The large file material here should be valid for Riak CS 1.0, and the GC implementation described is currently under development, to be released in Riak CS 1.1.

Goals

The simple goal is the support objects up to 5GB in size, with the same API and behavioral characteristics as S3. S3 offers eventually consistent access to objects, with no concurrency control other than last-write-wins. This does mean that there might be one "version" of a file being read on one machine, while another is accepting a write for the same file, and yet another is deleting the file (but who's view for the delete is yet another version). All of this has to happen while also garbage collecting overwritten and failed-uploaded files. To accomplish this, we make heavy use of sibling resolution and Riak's eventual consistency properties.

Implementation Overview

Riak CS splits files up into small blocks, and stores each block as a separate Riak object. Files less than the size of one block will simply be stored as a single block. There is a separate manifest object that is used to record metadata about the file, such as the key, MD5, and how many blocks have been written so far. Manifests and individual blocks are stored in different buckets. A user bucket called "foo", will, for example, correspond to two buckets in Riak, one for the manifests, and one for the blocks.

There is a manifest for each PUT operation on a particular key, each with a different UUID. Because of things like garbage collection and concurrent PUTs, the object stored at the manifest {Bucket, Key} is a collection of manifests (an orddict), not just a single manifest. Furthermore, {allow_mult, true} is set on this bucket, so there may be several siblings, each which are a collection of manifests. Depending on the operation, a piece of code may examine all of the manifests, or only a particular one. The erlang record definition for manifests is well commented here.

[A block of data]
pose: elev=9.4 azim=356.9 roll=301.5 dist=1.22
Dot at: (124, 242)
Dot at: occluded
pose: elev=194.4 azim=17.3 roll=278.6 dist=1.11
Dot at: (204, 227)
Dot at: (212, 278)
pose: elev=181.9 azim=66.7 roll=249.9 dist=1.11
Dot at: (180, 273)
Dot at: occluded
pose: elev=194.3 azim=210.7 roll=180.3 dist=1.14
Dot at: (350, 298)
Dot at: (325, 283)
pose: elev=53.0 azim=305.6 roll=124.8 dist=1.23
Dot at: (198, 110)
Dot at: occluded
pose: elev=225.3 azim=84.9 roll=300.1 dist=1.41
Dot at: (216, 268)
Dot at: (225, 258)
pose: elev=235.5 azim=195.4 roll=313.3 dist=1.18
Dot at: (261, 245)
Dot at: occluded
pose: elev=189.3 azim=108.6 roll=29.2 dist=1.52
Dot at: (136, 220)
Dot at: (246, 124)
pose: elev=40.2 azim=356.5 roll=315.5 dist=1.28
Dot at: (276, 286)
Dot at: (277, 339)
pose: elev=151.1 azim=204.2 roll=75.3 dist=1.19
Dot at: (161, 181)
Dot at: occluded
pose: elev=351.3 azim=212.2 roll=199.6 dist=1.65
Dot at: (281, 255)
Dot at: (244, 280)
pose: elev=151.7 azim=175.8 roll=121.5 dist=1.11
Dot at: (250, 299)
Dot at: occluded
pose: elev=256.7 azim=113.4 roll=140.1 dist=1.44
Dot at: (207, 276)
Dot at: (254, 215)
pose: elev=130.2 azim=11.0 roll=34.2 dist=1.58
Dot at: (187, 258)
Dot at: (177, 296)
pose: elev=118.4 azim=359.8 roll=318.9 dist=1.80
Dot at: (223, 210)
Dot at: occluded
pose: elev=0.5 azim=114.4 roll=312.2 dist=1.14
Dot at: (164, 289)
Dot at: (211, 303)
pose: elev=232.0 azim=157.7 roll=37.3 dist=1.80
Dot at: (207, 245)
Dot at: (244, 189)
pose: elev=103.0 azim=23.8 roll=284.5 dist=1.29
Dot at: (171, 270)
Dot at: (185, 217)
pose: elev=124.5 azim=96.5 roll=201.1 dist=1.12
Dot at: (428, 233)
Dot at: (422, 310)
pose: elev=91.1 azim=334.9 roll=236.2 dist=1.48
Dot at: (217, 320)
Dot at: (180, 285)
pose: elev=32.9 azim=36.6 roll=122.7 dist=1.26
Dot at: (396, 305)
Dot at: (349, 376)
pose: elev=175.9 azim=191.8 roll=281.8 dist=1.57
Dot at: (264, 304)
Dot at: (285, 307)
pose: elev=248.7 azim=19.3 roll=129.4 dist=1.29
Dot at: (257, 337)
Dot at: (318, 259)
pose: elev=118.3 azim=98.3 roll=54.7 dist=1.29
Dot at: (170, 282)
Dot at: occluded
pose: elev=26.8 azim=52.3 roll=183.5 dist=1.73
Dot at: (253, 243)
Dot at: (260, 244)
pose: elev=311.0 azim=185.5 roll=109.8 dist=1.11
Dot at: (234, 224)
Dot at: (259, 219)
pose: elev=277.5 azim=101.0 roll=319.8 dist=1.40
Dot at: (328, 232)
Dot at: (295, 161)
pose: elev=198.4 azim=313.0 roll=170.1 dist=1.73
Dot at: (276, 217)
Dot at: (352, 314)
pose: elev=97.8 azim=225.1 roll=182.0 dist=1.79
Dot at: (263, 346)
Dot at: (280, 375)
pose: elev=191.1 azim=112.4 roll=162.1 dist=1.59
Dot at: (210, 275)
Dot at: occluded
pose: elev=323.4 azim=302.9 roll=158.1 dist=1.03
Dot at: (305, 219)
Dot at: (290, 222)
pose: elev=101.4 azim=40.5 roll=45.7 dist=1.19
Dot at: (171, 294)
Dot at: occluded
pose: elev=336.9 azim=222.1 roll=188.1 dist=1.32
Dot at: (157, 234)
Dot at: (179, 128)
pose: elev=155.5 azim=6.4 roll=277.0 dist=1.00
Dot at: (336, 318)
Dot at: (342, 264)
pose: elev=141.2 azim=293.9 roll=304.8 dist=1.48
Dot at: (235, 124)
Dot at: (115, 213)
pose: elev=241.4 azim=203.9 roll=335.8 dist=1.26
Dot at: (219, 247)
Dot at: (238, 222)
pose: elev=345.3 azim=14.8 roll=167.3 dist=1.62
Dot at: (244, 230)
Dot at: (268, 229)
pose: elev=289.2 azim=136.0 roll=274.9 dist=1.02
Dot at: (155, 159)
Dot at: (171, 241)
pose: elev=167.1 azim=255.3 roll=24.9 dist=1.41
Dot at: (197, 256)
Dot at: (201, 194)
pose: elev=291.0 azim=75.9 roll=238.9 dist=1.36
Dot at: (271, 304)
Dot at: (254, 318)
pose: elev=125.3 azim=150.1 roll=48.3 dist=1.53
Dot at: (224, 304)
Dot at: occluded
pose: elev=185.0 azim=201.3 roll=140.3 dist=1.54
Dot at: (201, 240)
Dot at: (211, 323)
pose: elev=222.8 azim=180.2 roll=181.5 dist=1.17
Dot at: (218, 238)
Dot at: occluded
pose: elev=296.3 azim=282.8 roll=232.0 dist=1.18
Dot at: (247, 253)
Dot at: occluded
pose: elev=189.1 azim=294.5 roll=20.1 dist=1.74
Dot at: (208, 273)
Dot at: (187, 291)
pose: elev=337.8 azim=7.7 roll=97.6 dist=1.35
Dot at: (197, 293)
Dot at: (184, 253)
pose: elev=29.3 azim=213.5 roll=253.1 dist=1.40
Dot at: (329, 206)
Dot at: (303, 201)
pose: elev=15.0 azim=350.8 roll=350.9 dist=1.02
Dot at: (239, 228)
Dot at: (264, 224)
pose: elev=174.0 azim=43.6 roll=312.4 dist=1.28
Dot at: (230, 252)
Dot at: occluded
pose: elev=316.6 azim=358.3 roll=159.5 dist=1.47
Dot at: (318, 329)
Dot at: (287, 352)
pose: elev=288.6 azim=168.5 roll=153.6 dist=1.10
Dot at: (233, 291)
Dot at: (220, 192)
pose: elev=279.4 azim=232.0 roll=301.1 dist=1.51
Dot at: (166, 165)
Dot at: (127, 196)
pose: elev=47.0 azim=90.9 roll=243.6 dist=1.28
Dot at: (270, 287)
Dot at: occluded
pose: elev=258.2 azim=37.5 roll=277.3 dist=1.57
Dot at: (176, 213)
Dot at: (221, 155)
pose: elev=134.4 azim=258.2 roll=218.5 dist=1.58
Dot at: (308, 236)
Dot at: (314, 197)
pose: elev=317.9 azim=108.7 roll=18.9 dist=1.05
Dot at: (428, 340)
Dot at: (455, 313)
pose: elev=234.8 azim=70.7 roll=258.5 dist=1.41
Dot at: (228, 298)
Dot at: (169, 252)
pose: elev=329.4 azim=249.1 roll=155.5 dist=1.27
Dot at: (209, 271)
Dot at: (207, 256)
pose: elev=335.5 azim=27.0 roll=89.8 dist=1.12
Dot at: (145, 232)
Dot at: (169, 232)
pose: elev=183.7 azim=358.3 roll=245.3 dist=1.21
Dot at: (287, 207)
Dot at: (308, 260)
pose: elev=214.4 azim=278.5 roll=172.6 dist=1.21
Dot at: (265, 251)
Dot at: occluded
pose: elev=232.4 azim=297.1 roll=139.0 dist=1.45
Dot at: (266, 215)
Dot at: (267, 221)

* _Requirements_: Extend the passage on how Riak CS handles large files, picking up after its last sentence. These items have no role in what follows.

* _Task answer_:
Individual blocks are immutable, as they include the UUID as part of their key. They can however, be deleted.

Manifests can be in one of four different states:

  • writing: A manifest is in this state when it is first created, and as the blocks are being written to Riak.

  • active: A manifest is in this state once all of the blocks have been written to Riak. This is the only state that a manifest can be in and serve GET requests.

  • pending_delete: When a user deletes a file or a file is overwritten, the manifest is first put in the pending_delete state, before the move to the GC bucket is successful. Once the manifest has been successfully moved, it will go into the scheduled_delete state.

  • scheduled_delete: A manifest is in this state when its information has been written to the riak-cs-gc bucket thus scheduling the file blocks for deletion. The manifest stays around for as long as leeway_seconds, and is pruned lazily.

When two manifests with the same UUID are in conflict (because they came from manifest-collection siblings), they are resolved with this code. NOTE/TO-UPDATE: riak_moss_manifest_resolution.erl has been changed by the gc147-gc feature branch.

Operations

  • GET:

    1. Retrieve manifests
    2. Resolve siblings
    3. Select all active manifests, and choose the one with the most recent write_start_time (a property of the manifest). If there are no active manifests, return 404.

    Note, we specifically don't write the resolved manifests back to Riak, as this can create a situation where to actors both resolve siblings, therefore creating siblings again. This follows the general rule-of-thumb, don't make a write to Riak just to resolve siblings.

  • PUT:

    1. Create a new manifest (with fresh UUID) in the writing state. Once all of the blocks have been written, change the state to active.
    2. Follow the same steps as in DELETE, to delete any manifests that this overwrites with the following exception: Manifests found in the writing state are not marked as pending_delete unless their last_block_written_time is leeway_seconds in the past.

    Note, each time the manifest is written back to Riak, we resolve siblings, and write back with the correct vector clock.

  • DELETE:

    1. Retrieve manifests
    2. Resolve siblings
    3. Select all active and writing manifests, and mark them as pending_delete.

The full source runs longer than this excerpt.